_What you are asked to do_. Copy these lines word for word, beginning at the line that contains "common name: Hart's-tongue fern" and ending after the line that contains "genus: Haptocarpum".

[START OF Material to process]

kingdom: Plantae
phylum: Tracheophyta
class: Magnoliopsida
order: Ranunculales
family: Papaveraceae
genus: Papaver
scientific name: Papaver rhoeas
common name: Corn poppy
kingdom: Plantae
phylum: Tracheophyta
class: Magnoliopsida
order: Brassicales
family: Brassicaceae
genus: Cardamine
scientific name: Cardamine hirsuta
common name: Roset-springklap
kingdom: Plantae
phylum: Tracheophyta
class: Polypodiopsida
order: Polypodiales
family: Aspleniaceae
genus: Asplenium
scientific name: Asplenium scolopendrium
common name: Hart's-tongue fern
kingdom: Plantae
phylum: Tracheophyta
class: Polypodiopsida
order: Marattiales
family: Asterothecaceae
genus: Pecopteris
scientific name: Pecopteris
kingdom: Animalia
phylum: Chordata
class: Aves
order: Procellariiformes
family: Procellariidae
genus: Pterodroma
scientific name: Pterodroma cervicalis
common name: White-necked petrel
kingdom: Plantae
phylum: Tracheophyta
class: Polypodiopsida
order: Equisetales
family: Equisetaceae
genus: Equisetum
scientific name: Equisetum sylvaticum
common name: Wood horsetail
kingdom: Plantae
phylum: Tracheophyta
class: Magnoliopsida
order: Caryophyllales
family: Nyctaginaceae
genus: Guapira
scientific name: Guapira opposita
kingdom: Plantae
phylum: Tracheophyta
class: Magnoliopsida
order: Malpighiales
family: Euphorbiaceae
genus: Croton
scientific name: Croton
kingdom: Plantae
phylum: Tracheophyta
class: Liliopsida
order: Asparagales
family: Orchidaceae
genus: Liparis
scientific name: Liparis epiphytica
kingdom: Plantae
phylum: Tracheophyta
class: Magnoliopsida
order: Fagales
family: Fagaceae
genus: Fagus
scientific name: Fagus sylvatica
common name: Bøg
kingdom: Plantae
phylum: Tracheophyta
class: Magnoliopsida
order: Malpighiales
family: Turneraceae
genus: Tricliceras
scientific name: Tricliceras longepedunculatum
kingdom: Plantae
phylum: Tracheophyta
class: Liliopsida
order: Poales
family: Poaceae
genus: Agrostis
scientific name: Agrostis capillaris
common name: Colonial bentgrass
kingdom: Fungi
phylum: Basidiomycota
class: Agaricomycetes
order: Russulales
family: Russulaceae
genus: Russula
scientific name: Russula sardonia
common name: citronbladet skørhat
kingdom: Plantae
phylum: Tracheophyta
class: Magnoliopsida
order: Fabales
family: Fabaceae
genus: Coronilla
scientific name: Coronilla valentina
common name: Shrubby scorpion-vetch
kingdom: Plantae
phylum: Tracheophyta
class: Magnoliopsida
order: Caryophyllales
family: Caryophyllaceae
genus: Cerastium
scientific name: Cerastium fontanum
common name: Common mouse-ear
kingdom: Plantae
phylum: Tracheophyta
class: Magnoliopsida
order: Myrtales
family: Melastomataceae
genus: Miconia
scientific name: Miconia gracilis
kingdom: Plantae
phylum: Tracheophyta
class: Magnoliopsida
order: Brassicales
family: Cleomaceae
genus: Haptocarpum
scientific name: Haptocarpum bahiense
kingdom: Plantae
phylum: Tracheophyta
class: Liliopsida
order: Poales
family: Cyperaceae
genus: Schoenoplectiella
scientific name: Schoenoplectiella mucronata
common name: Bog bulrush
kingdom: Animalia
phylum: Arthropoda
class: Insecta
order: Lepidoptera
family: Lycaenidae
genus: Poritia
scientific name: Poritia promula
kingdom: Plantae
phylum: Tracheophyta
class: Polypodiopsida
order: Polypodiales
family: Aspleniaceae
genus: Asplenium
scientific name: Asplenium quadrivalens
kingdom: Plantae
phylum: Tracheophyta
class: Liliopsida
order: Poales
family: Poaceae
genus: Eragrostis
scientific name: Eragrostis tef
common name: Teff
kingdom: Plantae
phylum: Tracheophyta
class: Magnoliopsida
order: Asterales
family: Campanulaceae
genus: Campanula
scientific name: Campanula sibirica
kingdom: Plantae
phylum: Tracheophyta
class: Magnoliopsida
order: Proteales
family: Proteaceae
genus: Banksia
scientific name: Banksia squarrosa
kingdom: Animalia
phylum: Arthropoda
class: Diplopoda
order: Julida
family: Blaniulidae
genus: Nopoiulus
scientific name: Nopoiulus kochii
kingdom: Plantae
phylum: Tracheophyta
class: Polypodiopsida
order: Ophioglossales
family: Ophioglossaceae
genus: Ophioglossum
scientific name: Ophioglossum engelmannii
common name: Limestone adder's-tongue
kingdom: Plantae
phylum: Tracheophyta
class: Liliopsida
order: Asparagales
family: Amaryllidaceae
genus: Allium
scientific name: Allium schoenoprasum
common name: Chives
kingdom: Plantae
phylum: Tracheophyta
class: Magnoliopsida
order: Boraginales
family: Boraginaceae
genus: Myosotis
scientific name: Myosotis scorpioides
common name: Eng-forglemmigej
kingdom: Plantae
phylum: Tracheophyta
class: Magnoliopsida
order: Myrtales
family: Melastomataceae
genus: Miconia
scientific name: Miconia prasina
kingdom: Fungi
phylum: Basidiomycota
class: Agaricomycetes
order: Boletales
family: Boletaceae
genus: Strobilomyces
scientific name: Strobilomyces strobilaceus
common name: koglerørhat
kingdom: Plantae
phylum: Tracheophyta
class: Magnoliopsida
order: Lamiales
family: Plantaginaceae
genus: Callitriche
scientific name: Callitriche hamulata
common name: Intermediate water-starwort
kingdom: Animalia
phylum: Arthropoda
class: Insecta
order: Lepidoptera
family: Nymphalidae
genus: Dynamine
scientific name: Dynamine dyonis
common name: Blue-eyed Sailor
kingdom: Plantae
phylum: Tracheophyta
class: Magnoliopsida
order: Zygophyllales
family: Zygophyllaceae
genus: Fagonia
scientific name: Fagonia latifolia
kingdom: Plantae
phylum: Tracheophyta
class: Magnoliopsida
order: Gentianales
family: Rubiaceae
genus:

[END OF Material to process]

_Reply to the task_.
common name: Hart's-tongue fern
kingdom: Plantae
phylum: Tracheophyta
class: Polypodiopsida
order: Marattiales
family: Asterothecaceae
genus: Pecopteris
scientific name: Pecopteris
kingdom: Animalia
phylum: Chordata
class: Aves
order: Procellariiformes
family: Procellariidae
genus: Pterodroma
scientific name: Pterodroma cervicalis
common name: White-necked petrel
kingdom: Plantae
phylum: Tracheophyta
class: Polypodiopsida
order: Equisetales
family: Equisetaceae
genus: Equisetum
scientific name: Equisetum sylvaticum
common name: Wood horsetail
kingdom: Plantae
phylum: Tracheophyta
class: Magnoliopsida
order: Caryophyllales
family: Nyctaginaceae
genus: Guapira
scientific name: Guapira opposita
kingdom: Plantae
phylum: Tracheophyta
class: Magnoliopsida
order: Malpighiales
family: Euphorbiaceae
genus: Croton
scientific name: Croton
kingdom: Plantae
phylum: Tracheophyta
class: Liliopsida
order: Asparagales
family: Orchidaceae
genus: Liparis
scientific name: Liparis epiphytica
kingdom: Plantae
phylum: Tracheophyta
class: Magnoliopsida
order: Fagales
family: Fagaceae
genus: Fagus
scientific name: Fagus sylvatica
common name: Bøg
kingdom: Plantae
phylum: Tracheophyta
class: Magnoliopsida
order: Malpighiales
family: Turneraceae
genus: Tricliceras
scientific name: Tricliceras longepedunculatum
kingdom: Plantae
phylum: Tracheophyta
class: Liliopsida
order: Poales
family: Poaceae
genus: Agrostis
scientific name: Agrostis capillaris
common name: Colonial bentgrass
kingdom: Fungi
phylum: Basidiomycota
class: Agaricomycetes
order: Russulales
family: Russulaceae
genus: Russula
scientific name: Russula sardonia
common name: citronbladet skørhat
kingdom: Plantae
phylum: Tracheophyta
class: Magnoliopsida
order: Fabales
family: Fabaceae
genus: Coronilla
scientific name: Coronilla valentina
common name: Shrubby scorpion-vetch
kingdom: Plantae
phylum: Tracheophyta
class: Magnoliopsida
order: Caryophyllales
family: Caryophyllaceae
genus: Cerastium
scientific name: Cerastium fontanum
common name: Common mouse-ear
kingdom: Plantae
phylum: Tracheophyta
class: Magnoliopsida
order: Myrtales
family: Melastomataceae
genus: Miconia
scientific name: Miconia gracilis
kingdom: Plantae
phylum: Tracheophyta
class: Magnoliopsida
order: Brassicales
family: Cleomaceae
genus: Haptocarpum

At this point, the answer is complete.